This is the fifth in our series on common Power BI mistakes.

You can find the other articles here

Ever been asked to quickly (like in a couple of hours quickly) throw together a report using the data from one of the notorious accounts department’s ‘Cave of Wonders’ spreadsheets? 

You open it up and find approximately 300 tabs of pivoted data…Cry. You have my sympathy.  

Storing data in this fashion is hardly unique to accounts departments everywhere, however. Pivoted data lends itself to quickly recording the same data repeatedly, so it’s often used for balance sheets and inventory management, and many an online survey tool will allow you to extract all responses into a spreadsheet using this format.

The issue is that it presents an absolute nightmare for running any type of analysis over it in Power BI. 

So, what should you do with pivoted data in Power BI?

What is pivoted data?

When data is pivoted, it is organised and stored both horizontally and vertically, think of a shop owner recording the volumes of different items (rows) in their store across many months (columns). Pivoted data is arranged in tables, where each attribute has a separate column, even if representing the same measure.

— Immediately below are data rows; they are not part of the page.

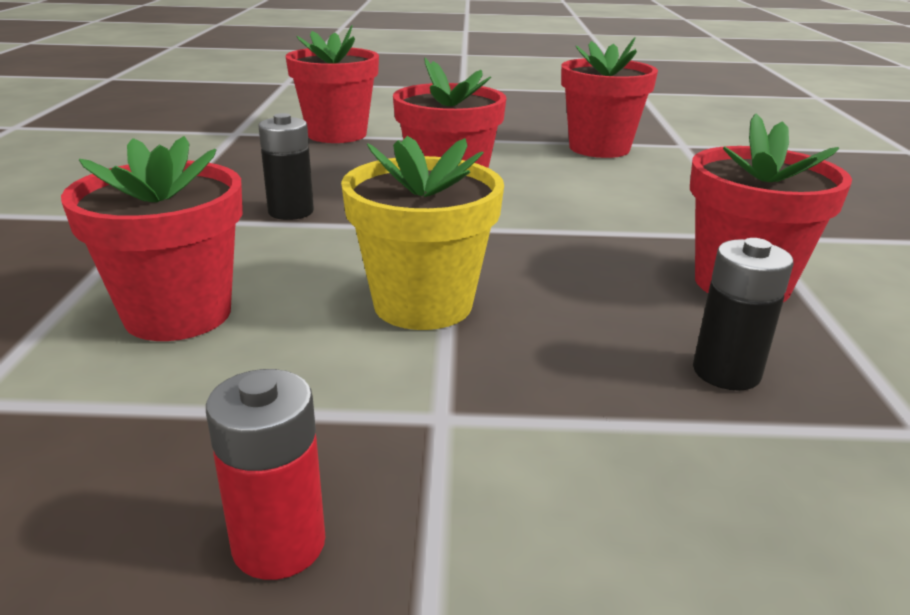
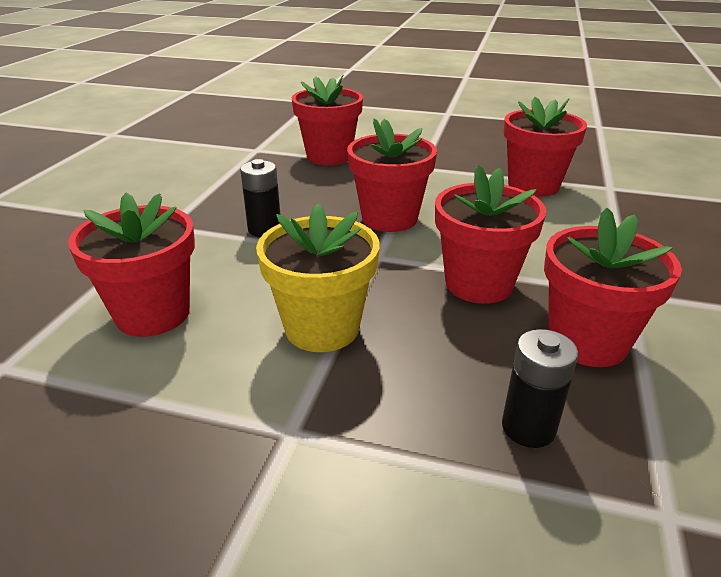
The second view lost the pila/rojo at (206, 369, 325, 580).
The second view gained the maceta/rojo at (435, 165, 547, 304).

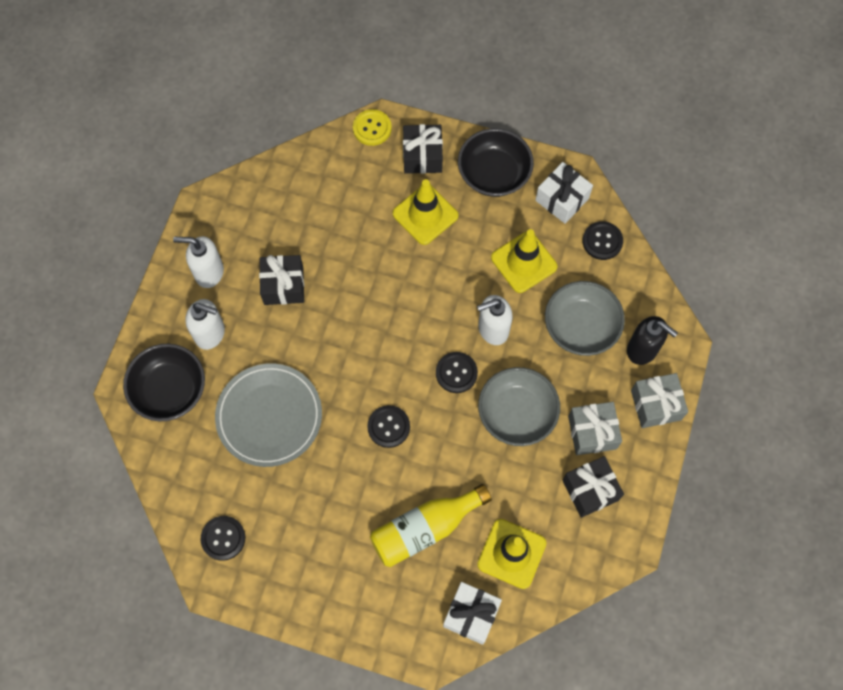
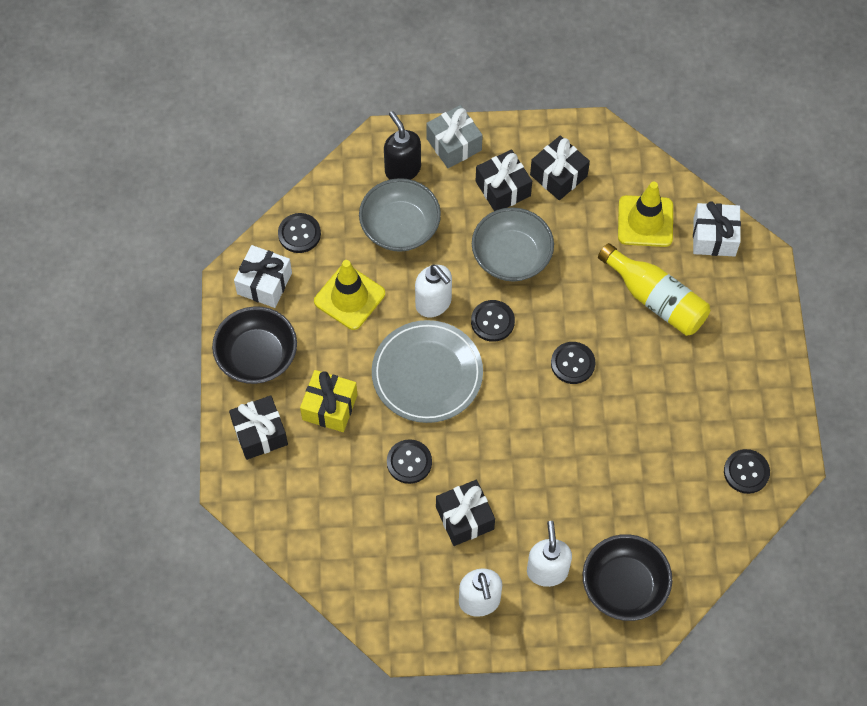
The plato/gris ended up elsewhere, having gone from (215, 363, 322, 467) to (372, 320, 483, 423).
The second view lost the botón/amarillo at (353, 109, 392, 146).
Where the cono de tráfico/amarillo stood at (393, 179, 459, 245), the regalo/amarillo came to stand at (300, 370, 357, 432).
What was the regalo/gris at (568, 402, 622, 455) turned into the regalo/negro at (476, 149, 532, 211).
The dispensador de jabón/negro at (627, 316, 678, 365) ended up facing another way, 45 degrees counterclockwise from before.
The second view gained the botón/negro at (387, 439, 432, 484).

Common examples of pivoted data include:

  • Recording any kind of financial data for multiple ‘things’ such as Products, People or Business units (Rows) and for each month of the year (Columns).
  • Survey responses to multiple questions (Columns) by numerous people (Rows), as shown in Figure 1.
Figure 1: Pivoted survey data

The drawbacks of leaving data pivoted in Power BI

Leaving data pivoted will mean you fail to take advantage of the way the Vertipaq engine compresses data for storage within Power BI, boosting performance. And it’ll absolutely lead you into all kinds of DAX-related pain.

Killing Compression

One of the Vertipaq engine’s party tricks is compressing the rows of a column with identical values. But this simply cannot happen if the values are in separate columns. 

In the survey example in Figure 1, there are 8s on rows 1 and 3 that sit in different columns. The rows of these columns cannot be compressed. Whereas the final column can be compressed to two rows (7s and 5s). 

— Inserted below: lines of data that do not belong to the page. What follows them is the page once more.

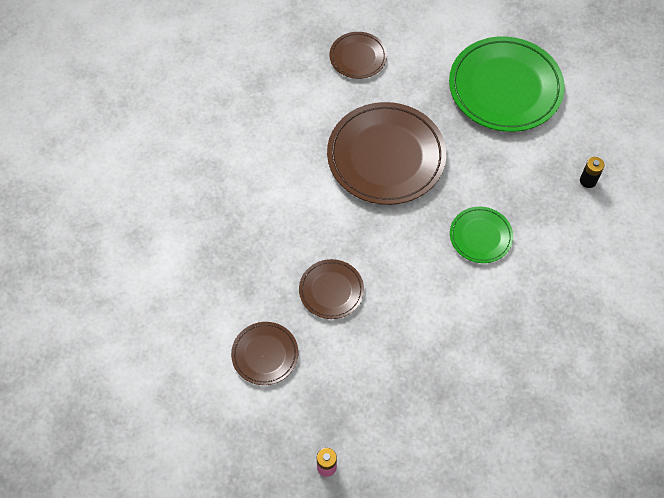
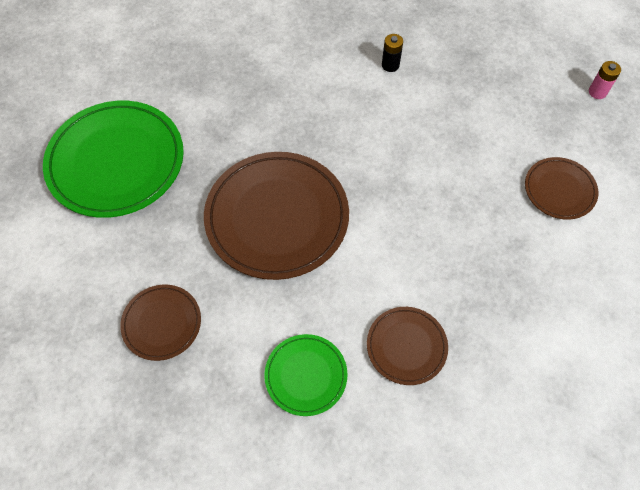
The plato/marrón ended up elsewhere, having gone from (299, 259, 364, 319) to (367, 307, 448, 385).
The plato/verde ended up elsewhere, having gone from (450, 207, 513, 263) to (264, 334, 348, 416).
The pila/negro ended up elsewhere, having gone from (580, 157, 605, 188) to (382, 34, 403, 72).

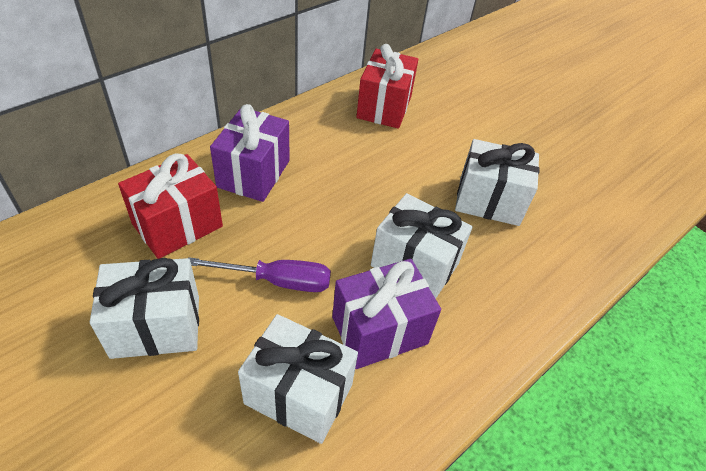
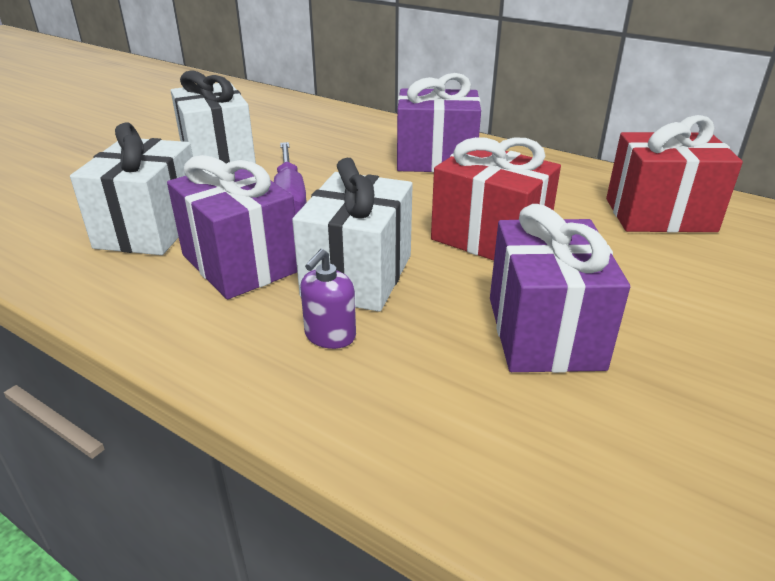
The regalo/rojo ended up elsewhere, having gone from (118, 153, 223, 259) to (431, 137, 561, 261).
What was the regalo/blanco at (455, 139, 540, 226) turned into the regalo/morado at (490, 204, 630, 373).
The second view gained the dispensador de jabón/morado at (300, 249, 356, 349).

Missing out on compressing the 8s will make the model larger and less optimal than necessary. Multiply that effect for each instance of data that cannot be compressed, and it quickly adds up.

Difficult DAX

Moving to the front end, the fact the data is pivoted means you couldn’t create a single DAX measure that performs statistical analysis over the responses to the entire survey. You would need a duplicate measure for each and every column you wanted to analyse, and then a pretty clunky measure that collated the results from the other measures. 

Moreover, imagine you want to compare to a previous period by running some time intelligence calculations over the data – have fun! How on earth are you going to write a clean and simple yet dynamic year-to-date calculation over 12 columns? 

I’m shuddering at the thought of the 12 nested IFs and the ever increasing number of SUMs you would need for this.

Unpivot your data to improve performance and efficiency

A much better option is to unpivot the data – you can use Power Query for this, and you don’t need ninja skills, there’s a simple transformation included in the User Interface.

In Figure 2, the same data has been transformed into the shape that allows for a much simpler model and analysis.

As well as taking up less storage space, this makes sophisticated analysis (such as time intelligence or basket analysis) much easier and faster to set up and complete. And it would of course satisfy my (borderline) obsession with performance and optimisation, because the data in the score column could be compressed into seven rows instead of 12.

Figure 2: Unpivoted survey data

Wrapping Up

So there you have it – if your data arrives pivoted, make sure you pivot (sorry, not sorry) your approach to unpivoting it before you do anything else. You won’t regret it.